I do appreciate the replys and the likes so I know there are people watching.
Just two pictures today but over a big hurdle with the valve train. All done and adjusted.
I couldn't find any 1/8" steel rod so what do you think of the brass push rods?
Next is to build an engine stand so I can figure out the location for the electronics and the gas tank.
The gas tank has to be lower than the carburetor and the carb will be under the head so there needs to be a base for the engine to sit on.
Also I haven't forgotten about the engine cooling but that's for later.
Chris the lifters ride on the cam lobes and the push rods are in a short hole in the lifters other end.
I built a wood box for the engine to sit on. It will house the ignition module, the batteries, and the On/Off switch.
There will be another larger wood base under this one and it will have access to this box from the bottom.
I would like to tell you how much I enjoyed the Florida Flywheelers show but I didn't get there. We drove down and got close to the show but then something came up we had to change our plans. Maybe next time.
Flywheels
I checked cast iron prices for the flywheels and two 1" pieces of 6" cast iron without shipping was $75.00
Now I am not a cheap skate but that just seems too much.
Walmart has a 5 lb bar bell weight for about $10 and I have used them before on other engines I built.
They have been very good quality with few or not any voids or hard spots. I did get one that was unusable once but one bad one out of five is alright for the price.
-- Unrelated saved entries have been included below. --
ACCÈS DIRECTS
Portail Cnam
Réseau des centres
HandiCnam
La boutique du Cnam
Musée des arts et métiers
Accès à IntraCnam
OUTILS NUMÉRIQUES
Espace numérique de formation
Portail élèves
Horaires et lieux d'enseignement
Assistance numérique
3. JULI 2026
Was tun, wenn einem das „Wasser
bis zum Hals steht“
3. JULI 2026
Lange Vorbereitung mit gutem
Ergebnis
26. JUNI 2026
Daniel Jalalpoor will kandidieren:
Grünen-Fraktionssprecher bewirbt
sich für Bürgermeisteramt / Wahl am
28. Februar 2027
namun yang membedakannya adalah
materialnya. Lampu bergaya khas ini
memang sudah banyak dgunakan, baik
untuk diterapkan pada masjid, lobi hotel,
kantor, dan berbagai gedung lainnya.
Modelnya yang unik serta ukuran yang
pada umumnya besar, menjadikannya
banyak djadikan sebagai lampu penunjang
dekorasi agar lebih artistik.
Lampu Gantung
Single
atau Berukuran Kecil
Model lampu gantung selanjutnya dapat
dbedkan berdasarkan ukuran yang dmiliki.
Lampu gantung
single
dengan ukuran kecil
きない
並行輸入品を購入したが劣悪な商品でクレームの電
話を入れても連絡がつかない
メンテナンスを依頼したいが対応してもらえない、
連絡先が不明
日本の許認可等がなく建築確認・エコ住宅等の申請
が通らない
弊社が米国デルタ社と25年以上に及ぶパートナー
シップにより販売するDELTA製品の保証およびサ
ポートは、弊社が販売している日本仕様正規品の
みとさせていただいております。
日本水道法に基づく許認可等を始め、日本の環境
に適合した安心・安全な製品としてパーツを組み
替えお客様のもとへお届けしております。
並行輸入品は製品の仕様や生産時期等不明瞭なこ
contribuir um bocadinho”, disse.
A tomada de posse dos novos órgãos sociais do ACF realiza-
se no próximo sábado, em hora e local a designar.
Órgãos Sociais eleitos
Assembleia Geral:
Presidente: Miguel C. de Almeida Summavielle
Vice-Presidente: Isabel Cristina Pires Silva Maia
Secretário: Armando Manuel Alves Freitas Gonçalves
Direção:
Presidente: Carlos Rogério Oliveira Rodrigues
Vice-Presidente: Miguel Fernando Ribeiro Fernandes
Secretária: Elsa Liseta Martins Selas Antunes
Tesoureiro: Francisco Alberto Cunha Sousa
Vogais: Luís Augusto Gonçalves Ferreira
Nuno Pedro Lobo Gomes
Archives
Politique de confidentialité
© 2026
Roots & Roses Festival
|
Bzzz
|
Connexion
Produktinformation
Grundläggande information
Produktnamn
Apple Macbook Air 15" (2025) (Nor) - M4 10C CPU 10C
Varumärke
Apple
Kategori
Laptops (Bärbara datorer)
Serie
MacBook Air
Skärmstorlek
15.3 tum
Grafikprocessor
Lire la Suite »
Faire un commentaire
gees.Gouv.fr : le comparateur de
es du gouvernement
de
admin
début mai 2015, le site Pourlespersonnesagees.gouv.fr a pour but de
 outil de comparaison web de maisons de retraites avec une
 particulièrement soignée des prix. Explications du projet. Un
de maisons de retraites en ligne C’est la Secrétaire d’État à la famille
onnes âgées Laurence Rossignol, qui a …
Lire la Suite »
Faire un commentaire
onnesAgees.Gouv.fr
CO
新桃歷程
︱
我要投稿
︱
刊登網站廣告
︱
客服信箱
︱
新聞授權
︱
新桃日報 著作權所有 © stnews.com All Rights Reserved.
I cut down both sides in the lathe to get to 0.625 in width.
I have been using carbide triangle inserts and the interrupted cut means they don't last too long.
Moved them over to the rotary table to thin out the webbing and lose some more weight.
I would like to get to them down 3 lbs each and 6" in diameter.
I forgot to include these three pictures of the tapered bushings yesterday. I have been using this method on several engines and it makes the installation of the flywheels so much easier. The flywheels can be moved in and out and removed at will and then reinstalled. There are no set screw gouges in the crankshaft and I find they run truer for me then any of the other types I have tried. I used a 3 degree taper on the bushing and in the flywheel.
Here I am cutting a slot through the taper so it can compress on to the crankshaft.
I painted them gloss black and polished the bushings last night.
Today I assembled the flywheels onto the crankshaft.
The left side flywheel lacked about 1/2" from going on as it hit the tension idler for the timing belt I made a new longer arm for the idler and everything fits again.
Just one of the draw backs of building without drawings but it was easily corrected.